Barockmusik einmal ganz anders: Das Quartett Red Priest in Zierenberg. Foto: Dilling

Zierenberg. Sind es Teufel, sind es Priester? Die vier Musiker des englischen Barockensembles „Red Priest“ stürmten in die Zierenberger Stadtkirche, als wollten sie sie im Handstreich übernehmen.

Und das tun sie auch, denn das Publikum haben sie schon mit den ersten Tönen erobert. Das Motto des Kultursommer-Konzerts am Freitagabend vor 300 Zuhörern war also durchaus passend: „Pirates of Baroque“.

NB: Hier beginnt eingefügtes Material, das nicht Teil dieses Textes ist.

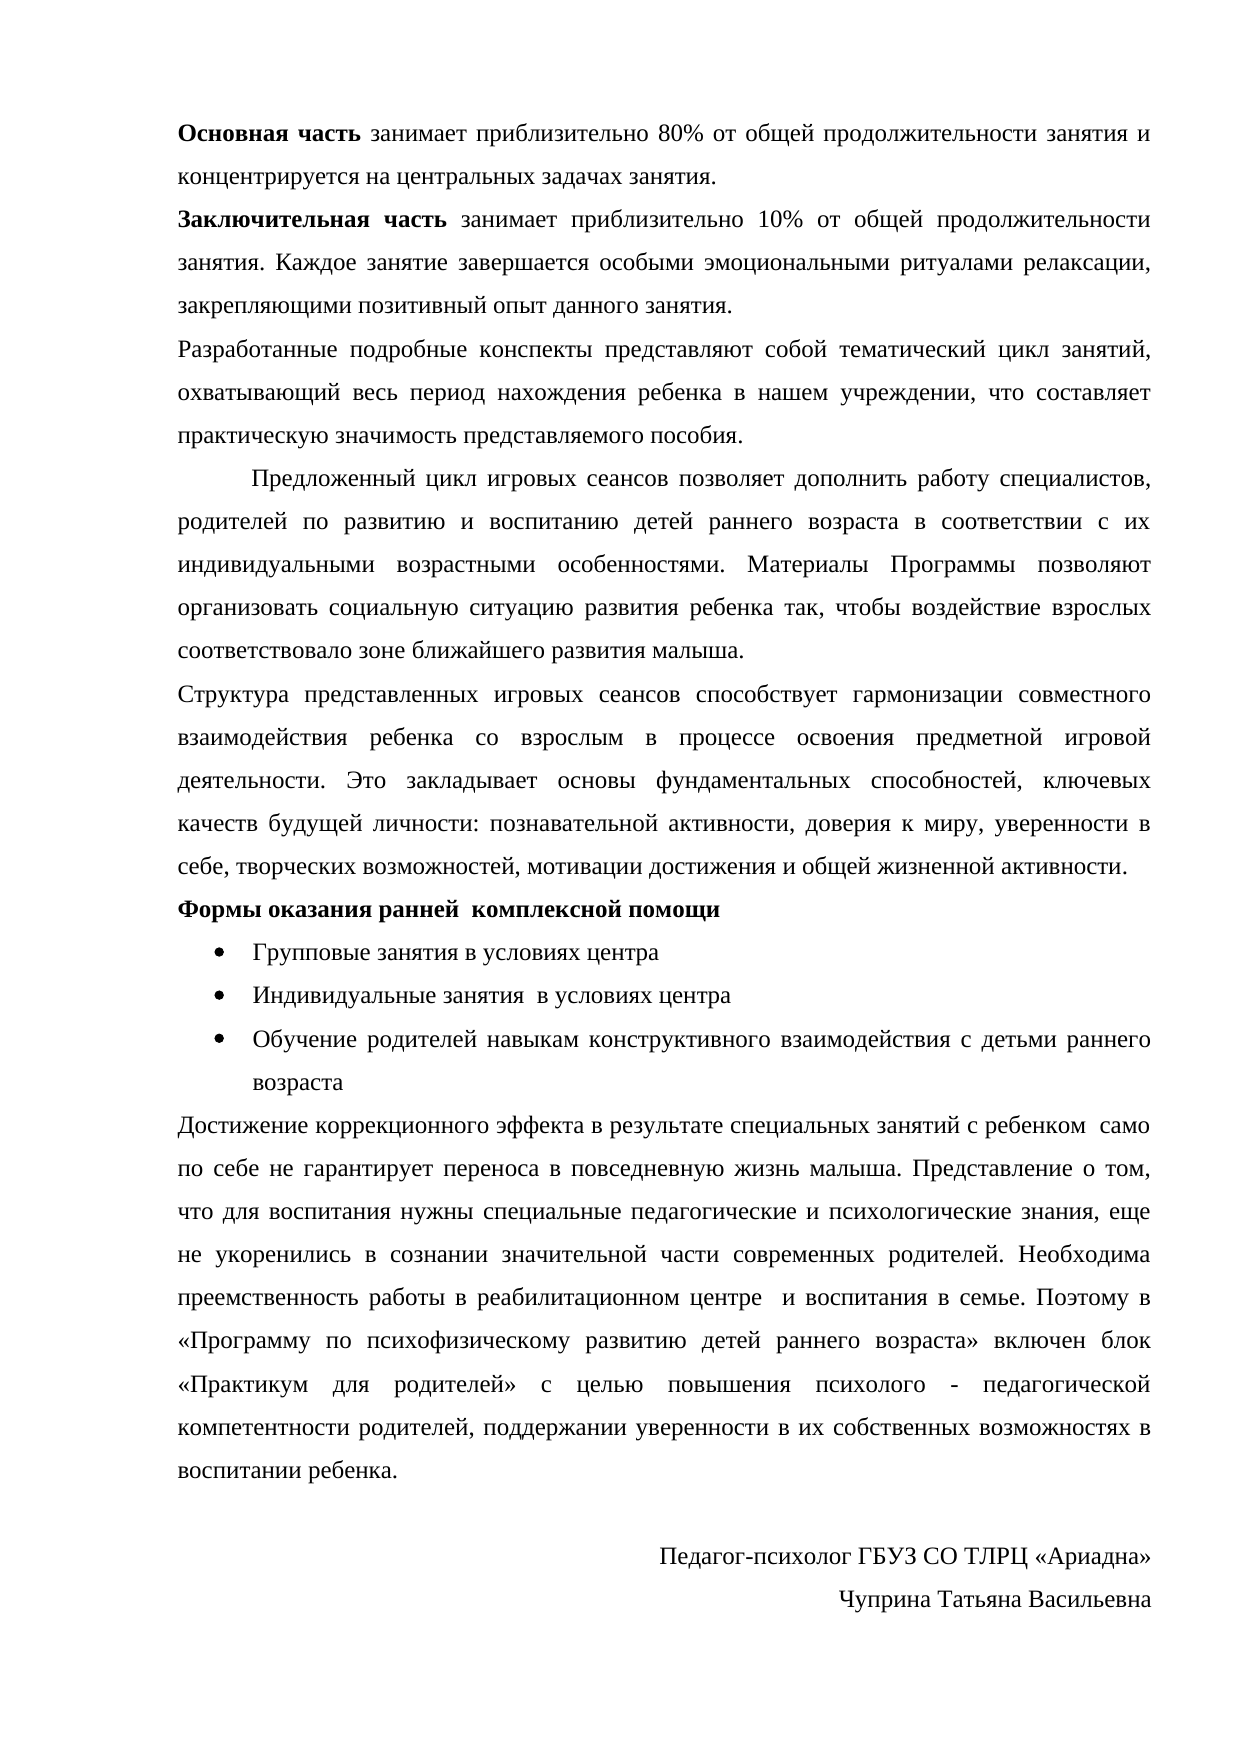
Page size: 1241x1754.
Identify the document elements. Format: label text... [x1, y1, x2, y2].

text Структура представленных игровых сеансов способствует гармонизации совместного взаимодействия ребенка со взрослым в процессе освоения предметной игровой деятельности. Это закладывает основы фундаментальных способностей, ключевых качеств будущей личности: познавательной активности, доверия к миру, уверенности в себе, творческих возможностей, мотивации достижения и общей жизненной активности. [177, 679, 1152, 880]
text Формы оказания ранней комплексной помощи [177, 894, 1152, 923]
text Педагог-психолог ГБУЗ СО ТЛРЦ «Ариадна» [177, 1541, 1152, 1570]
text Основная часть занимает приблизительно 80% от общей продолжительности занятия и концентрируется на центральных задачах занятия. [177, 118, 1152, 190]
text Разработанные подробные конспекты представляют собой тематический цикл занятий, охватывающий весь период нахождения ребенка в нашем учреждении, что составляет практическую значимость представляемого пособия. [177, 334, 1152, 449]
list Групповые занятия в условиях центра [215, 937, 1152, 966]
list Индивидуальные занятия в условиях центра [215, 981, 1152, 1009]
text Предложенный цикл игровых сеансов позволяет дополнить работу специалистов, родителей по развитию и воспитанию детей раннего возраста в соответствии с их индивидуальными возрастными особенностями. Материалы Программы позволяют организовать социальную ситуацию развития ребенка так, чтобы воздействие взрослых соответствовало зоне ближайшего развития малыша. [177, 463, 1152, 664]
text Заключительная часть занимает приблизительно 10% от общей продолжительности занятия. Каждое занятие завершается особыми эмоциональными ритуалами релаксации, закрепляющими позитивный опыт данного занятия. [177, 204, 1152, 319]
text Достижение коррекционного эффекта в результате специальных занятий с ребенком само по себе не гарантирует переноса в повседневную жизнь малыша. Представление о том, что для воспитания нужны специальные педагогические и психологические знания, еще не укоренились в сознании значительной части современных родителей. Необходима преемственность работы в реабилитационном центре и воспитания в семье. Поэтому в «Программу по психофизическому развитию детей раннего возраста» включен блок «Практикум для родителей» с целью повышения психолого - педагогической компетентности родителей, поддержании уверенности в их собственных возможностях в воспитании ребенка. [177, 1110, 1152, 1484]
list Обучение родителей навыкам конструктивного взаимодействия с детьми раннего возраста [215, 1024, 1152, 1096]
text Чуприна Татьяна Васильевна [177, 1584, 1152, 1613]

Solche Piraten führen keine näselnden Violinen, keine lispelnden Blockflöten. Mit ihren Waffen gehen sie immer volles Risiko. Chef des Trupps ist Piers Adams, der nicht weniger als zwölf verschiedene Blockflöten im Arsenal hatte und sie ständig wechselte. Einmal spielte er sogar zwei gleichzeitig. Teuflisch gut ist dieser Musiker in Rot und Schwarz wie sein Vorbild, der „Rote Priester“ Antonio Vivaldi, dem er nacheifert. Dass Vivaldis Geigenpart im Frühling der „Vier Jahreszeiten“ auf einer Blockflöte eigentlich nicht nachzuspielen ist: Was macht’s? Adams holt alles aus dem Holz heraus und facht die Begeisterung in der Kirche weiter an.

Die vier Engländer – neben Adams die Geigerin Julia Bishop, die Cellistin Angela East und der Cembalist David Wright – hatten sich für ihre Kaperfahrt Venedig und Neapel ausgesucht. Ihre Beute waren Stücke von Vivaldi, Lanzetti, Durante, Corelli und Alessandro Scarlatti. Die Werke wurden verdichtet, rhythmisch geschärft, mit Geräuschen angereichert (zum Piepen die Vogelstimmen in Vivaldis „Frühling“), in andere Stile überführt. All dies ergab ein echtes Vergnügen ohne auch nur eine Spur von historischer Aufführungspraxis. Der Staub der Archive ist nichts für wilde Seefahrer.